Images excluded, return every record exactly as it reads.

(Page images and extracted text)
______

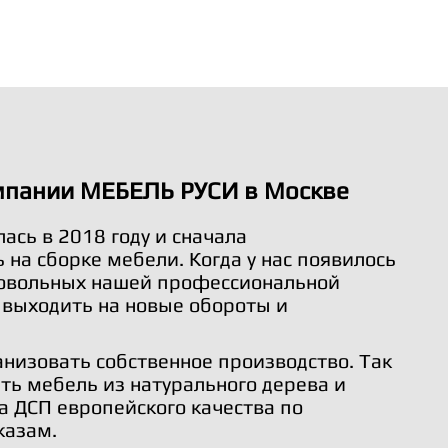
мпании МЕБЕЛЬ РУСИ в Москве
ась в 2018 году и сначала
на сборке мебели. Когда у нас появилось
довольных нашей профессиональной
 выходить на новые обороты и
анизовать собственное производство. Так
ть мебель из натурального дерева и
а ДСП европейского качества по
казам.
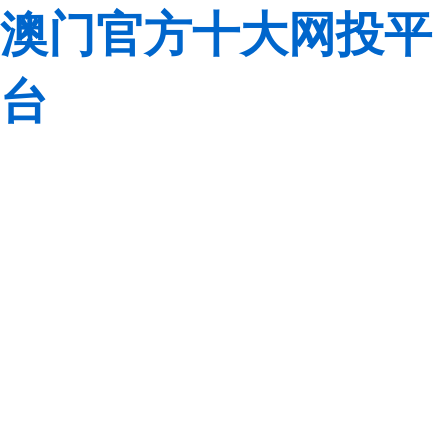
澳门官方十大网投平
台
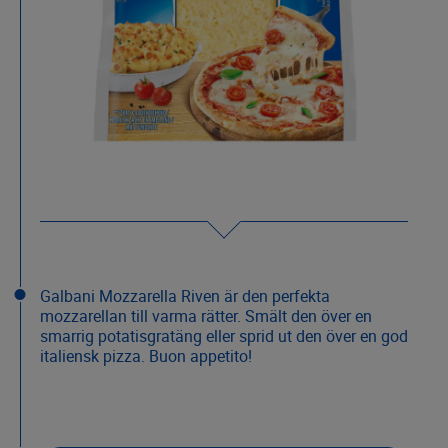
Galbani Mozzarella Riven är den perfekta
mozzarellan till varma rätter. Smält den över en
smarrig potatisgratäng eller sprid ut den över en god
italiensk pizza. Buon appetito!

______

## Answer space
мпании МЕБЕЛЬ РУСИ в Москве
ась в 2018 году и сначала
на сборке мебели. Когда у нас появилось
довольных нашей профессиональной
 выходить на новые обороты и
анизовать собственное производство. Так
ть мебель из натурального дерева и
а ДСП европейского качества по
казам.
澳门官方十大网投平
台
Galbani Mozzarella Riven är den perfekta
mozzarellan till varma rätter. Smält den över en
smarrig potatisgratäng eller sprid ut den över en god
italiensk pizza. Buon appetito!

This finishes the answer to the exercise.